Falcinelli describes the sensibility currently in vogue—and certainly on display in his restaurants—as a throwback to pre-industrial times, when regular folks actually knew how to make things with their hands. “People are always like, ‘What’s the dope shit right now?'” he says. “Well, the dope shit now is 120 years ago.” So cure your own boar prosciutto. Grow a beard. Go back to the land behind your remodeled seven-figure townhouse.

The retro aesthetic carries over to hooch, which would seem as recessionproof as any consumable.

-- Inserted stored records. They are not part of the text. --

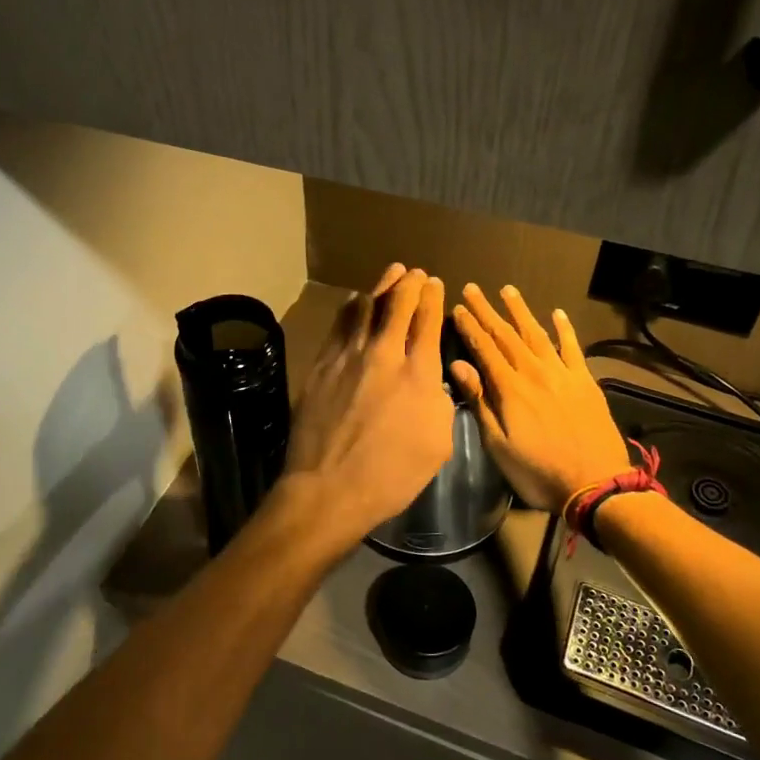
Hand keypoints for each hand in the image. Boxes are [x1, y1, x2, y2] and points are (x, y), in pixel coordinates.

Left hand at [279, 265, 454, 555]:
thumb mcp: (438, 443)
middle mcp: (384, 354)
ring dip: (382, 287)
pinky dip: (352, 307)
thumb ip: (439, 402)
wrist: (329, 488)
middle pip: (398, 304)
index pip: (428, 321)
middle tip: (415, 274)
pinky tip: (355, 300)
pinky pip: (339, 325)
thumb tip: (430, 381)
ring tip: (392, 272)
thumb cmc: (392, 475)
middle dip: (410, 284)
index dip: (433, 297)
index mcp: (419, 372)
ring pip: (367, 307)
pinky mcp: (321, 365)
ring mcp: (348, 356)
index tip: (435, 284)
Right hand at [450, 284, 630, 512]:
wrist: (595, 483)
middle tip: (473, 288)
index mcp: (510, 388)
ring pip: (537, 334)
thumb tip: (458, 365)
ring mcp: (562, 374)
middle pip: (506, 335)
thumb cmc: (538, 470)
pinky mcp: (585, 381)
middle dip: (488, 311)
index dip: (469, 326)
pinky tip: (557, 313)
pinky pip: (573, 348)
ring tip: (508, 290)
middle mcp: (534, 372)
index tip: (457, 306)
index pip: (484, 349)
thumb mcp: (498, 444)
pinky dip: (565, 329)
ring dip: (521, 311)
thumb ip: (480, 401)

Good-bye, $300 worth of bottle-service vodka in the back corner of a velvet-rope warehouse; hello, $300 worth of single-malt-and-Chartreuse Depression-era cocktails mixed by a mustachioed dude wearing an arm garter. “Sure, there can be a certain level of snobbery,” says Alex Day, who has opened a string of thriving high-end speakeasylike lounges around the country, including Death & Co. in New York. “The bankers who come here never identify themselves as bankers—they don’t like to talk about it.”

So take heed, deposed hedgies aching to splurge with what’s left of your severances: Let that layoff beard get as tangled and bushy as you want—Jenulence makes a nifty hazelnut-and-cedarwood-infused conditioner for a mere $28—then spend away. It’s okay: You’re part of the poorgeoisie—no one will say a word.